##### Rows #####

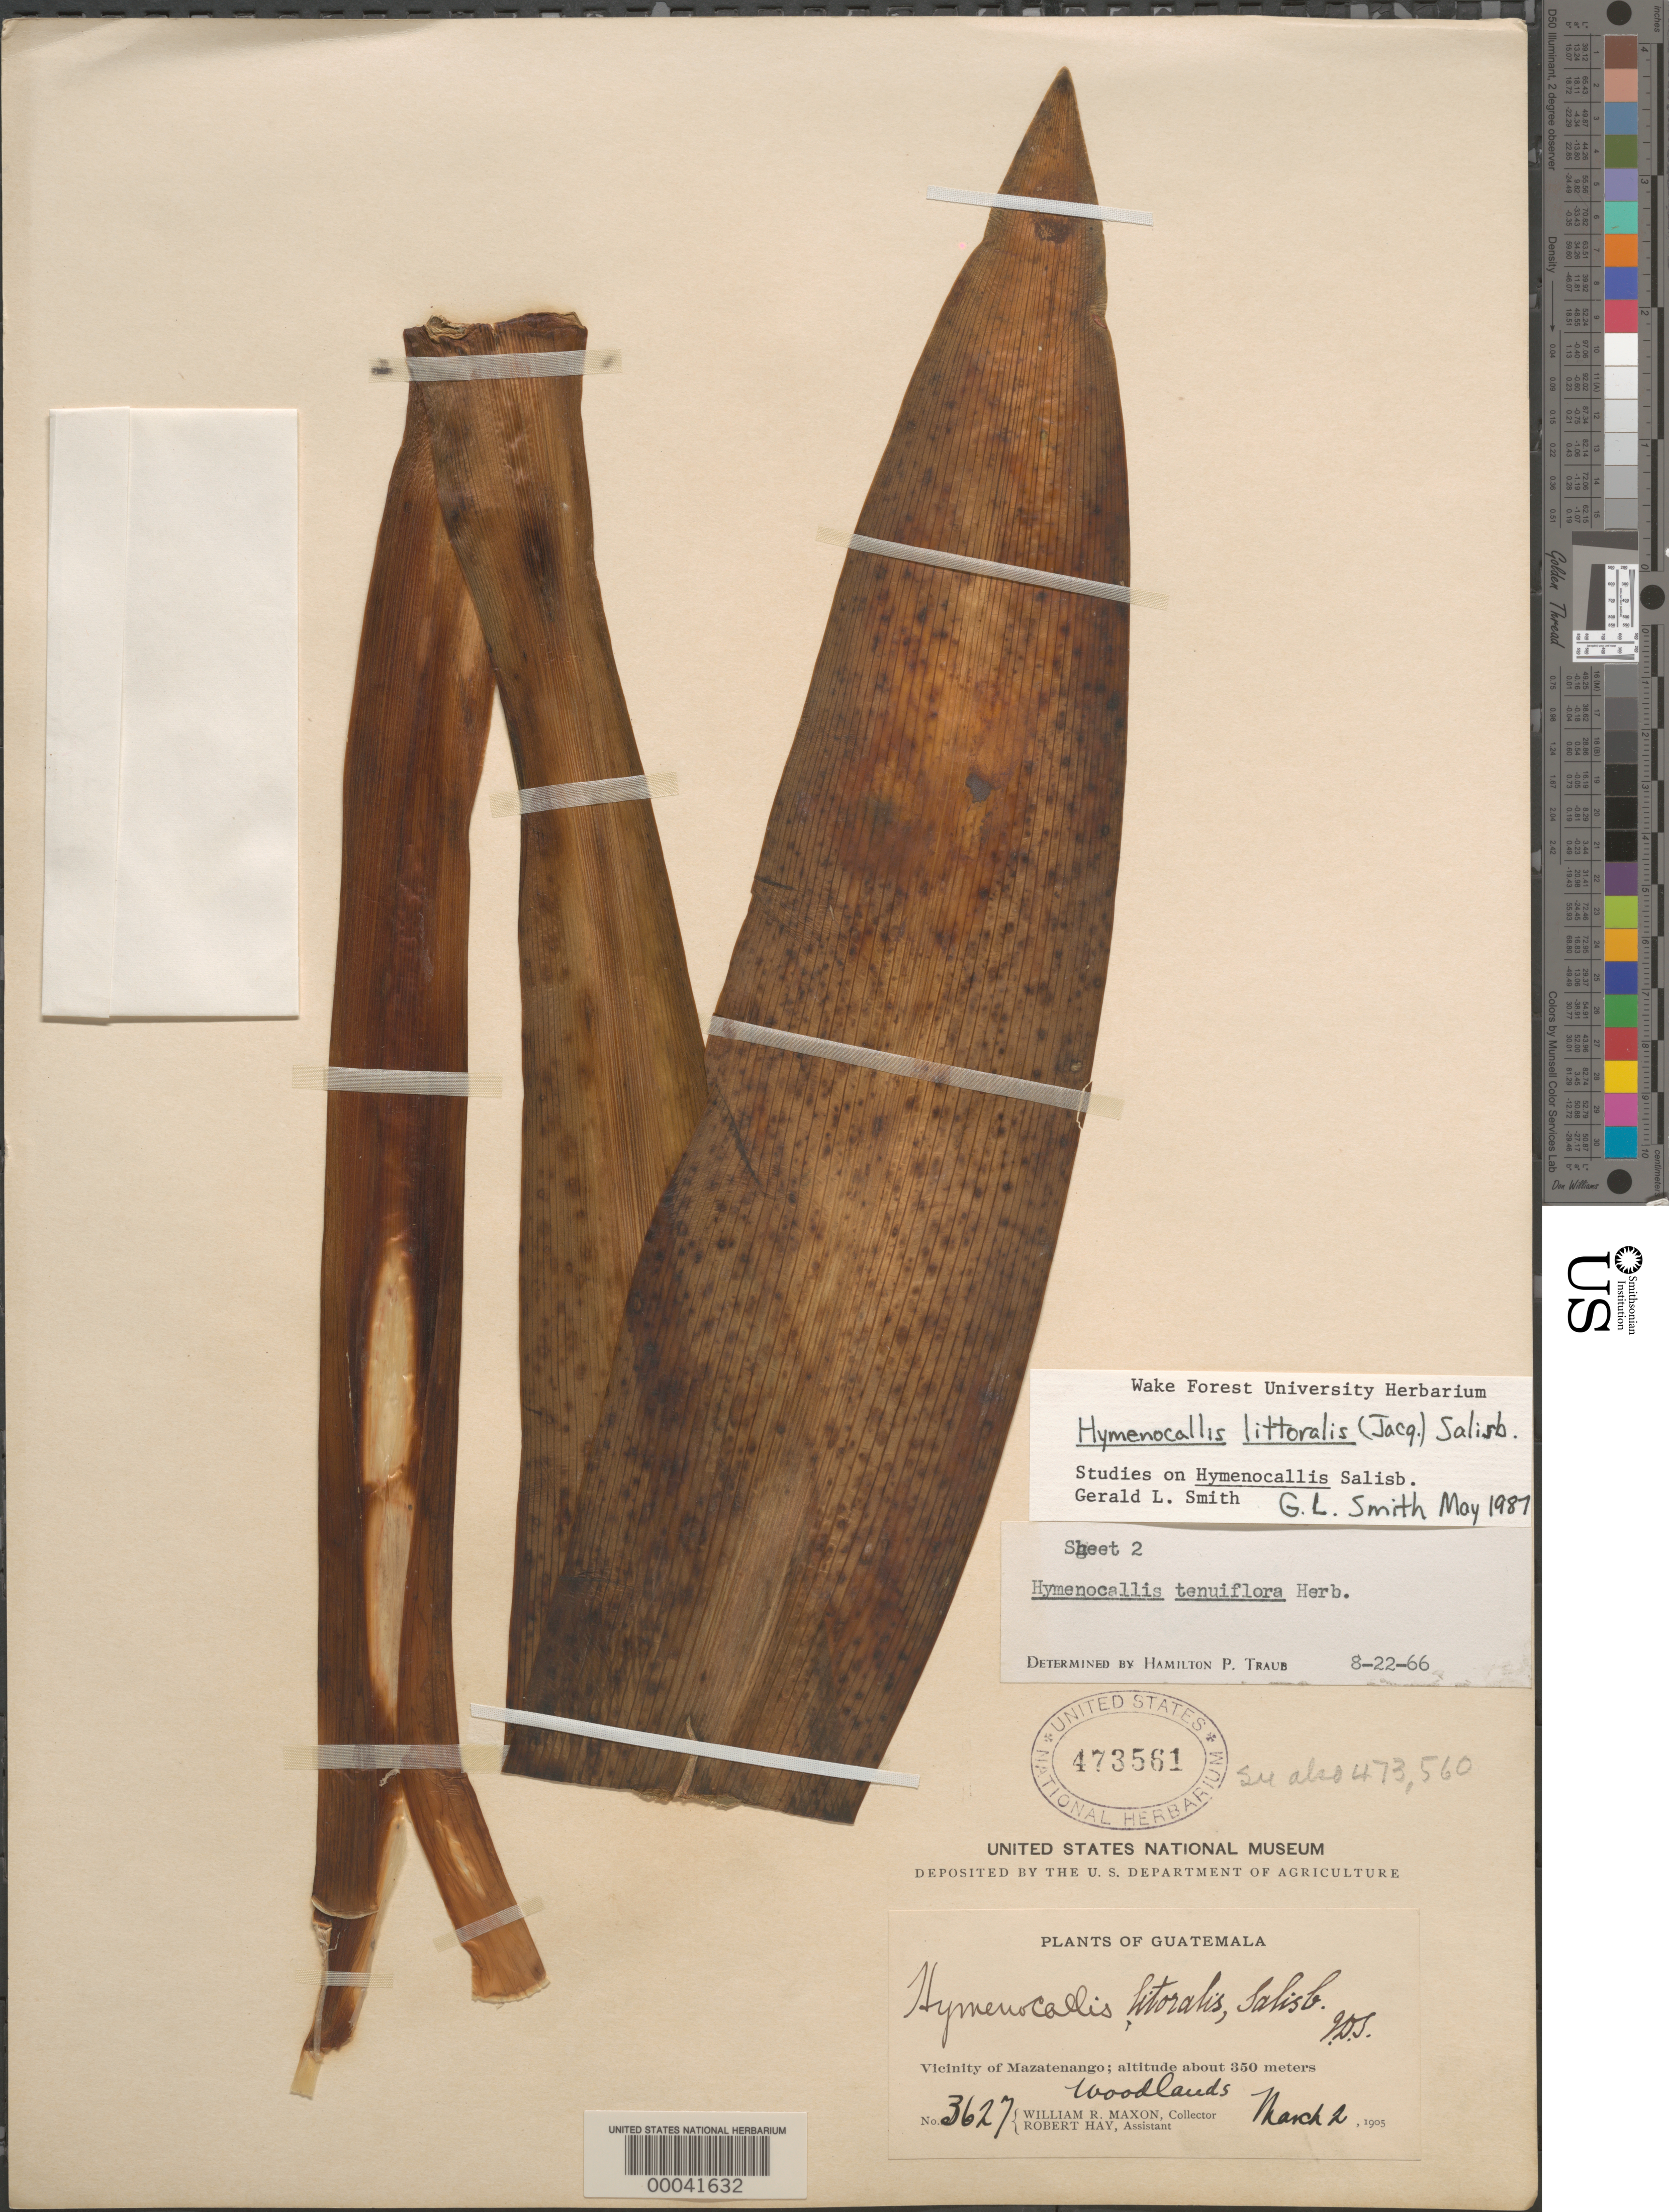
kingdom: Plantae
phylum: Tracheophyta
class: Liliopsida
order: Asparagales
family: Amaryllidaceae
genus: Hymenocallis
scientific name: Hymenocallis littoralis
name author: (Jacq.) Salisb.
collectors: W. R. Maxon & R. H. Hay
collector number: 3627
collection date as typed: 02 Mar 1905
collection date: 1905-03-02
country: Guatemala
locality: Vicinity of Mazatenango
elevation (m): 350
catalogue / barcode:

#####

:: What this task involves ::
Format the lines above as a JSON list of strings, one string per line, with blank lines omitted and the picture left out.

:: Full output ::
[
  "kingdom: Plantae",
  "phylum: Tracheophyta",
  "class: Liliopsida",
  "order: Asparagales",
  "family: Amaryllidaceae",
  "genus: Hymenocallis",
  "scientific name: Hymenocallis littoralis",
  "name author: (Jacq.) Salisb.",
  "collectors: W. R. Maxon & R. H. Hay",
  "collector number: 3627",
  "collection date as typed: 02 Mar 1905",
  "collection date: 1905-03-02",
  "country: Guatemala",
  "locality: Vicinity of Mazatenango",
  "elevation (m): 350",
  "catalogue / barcode:"
]